The thickly-described story does have far more nuance. Certainly after 1600, families would sometimes plainly exalt their prosperity through thinly veiled religious allegory in the style of Pieto da Cortona’s Triumph of the Barberini, a ceiling fresco in the Grand Salon of the Barberini Palace in Rome, painted from 1633-39. Then, by the nineteenth century, with the rapid rise of industrialism and equally precipitous fall of parish devotion, the more personal system of one patron/one artist/one site became collectivized into a model under which apolitical consortia, committees, and corporations underwrote the areligious activities of museums, playhouses, and public charities.

This modern arrangement remains largely in force today—even individual philanthropists tend to donate through incorporated trusts that draw upon their estates—but the guilt that operates beneath it has rested immutable since the Catholic quattrocento. Take as an illustration the case of Latisse, the only FDA-approved treatment for hypotrichosis (no, not trichinosis, but doesn’t it sound ominous?) applied nightly to the upper eyelid margin at a cost of 140 dollars per month from now until the end of life, Latisse has been clinically proven to grow eyelashes, making them longer, thicker, and darker. (See their ad in Glamour magazine). The drug is in fact only a diluted form of Lumigan®, the world’s most popular glaucoma treatment, which rakes in approximately 300 million dollars per year for maker Allergan.

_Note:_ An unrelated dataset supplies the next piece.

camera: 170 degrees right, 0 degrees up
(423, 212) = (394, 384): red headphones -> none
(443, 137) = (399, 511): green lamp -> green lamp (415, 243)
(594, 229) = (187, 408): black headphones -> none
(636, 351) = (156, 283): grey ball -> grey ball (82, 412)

The Irvine-based company hopes that within five years, the Latisse brand will squeeze another 200 million dollars yearly from the versatile chemical, not counting the extra revenue Allergan will gross when the 30-something soccer moms currently using Latisse find a wrinkle or two in the vanity mirror and, loyal to Allergan for transforming their tattered lashes, turn to Botox Cosmetic, the company’s flagship product, for help with their falling faces. (And just maybe, when the Botox stops working, these soon-to-be-bifocaled 60-somethings will need some Lumigan, eye drops commonly used for glaucoma.)

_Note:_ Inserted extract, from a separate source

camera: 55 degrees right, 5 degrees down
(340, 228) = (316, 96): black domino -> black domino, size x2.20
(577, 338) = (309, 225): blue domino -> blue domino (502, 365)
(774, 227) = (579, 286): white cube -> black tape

The choice to manufacture Latisse in the first place can be seen to represent a secular devotion to social power insofar as it confirms and sacralizes contemporary norms of superficial comeliness, but if such worship were entirely unashamed, Allergan would feel no need to be a proud sponsor of the Make-A-Wish Foundation. “Borne out of the tradition of blowing on an eyelash to make a wish come true,” reads the foundation’s website, Allergan this year donated 500,000 dollars to the foundation, with a promise of up to twice that again, meted out in five-dollar increments for each suburbanite who registers online to receive email promotions for Latisse. The Make-A-Wish logo appears at the bottom of Allergan’s ad in Glamour, a chapel fresco in a world of usury, a corporation’s flimsy attempt to reassure itself and its customers that at least some of the time its concerns lie beyond the ephemeral. Allergan is merely a latter-day Tornabuoni, Make-A-Wish its bureaucratized Domenico. But the similarity does not end with the fact that the foundation and the fresco exist at the behest of a guilty conscience. Indeed, both rely on a certain psychic serendipity to ensure their effect: the occasional evening news-watcher seeing a broadcast about a recently-granted wish, thinking for a moment, and volunteering his time; some or another young artist looking at Domenico’s frescoes, thinking for a moment, and changing an element of his own work. Much progress, then—real “progress,” the sort in which we would like to think ourselves involved—is not and perhaps has never been a deliberate phenomenon. Rather, it occurs upon society’s edges, financed in moments of confession and effective by happenstance.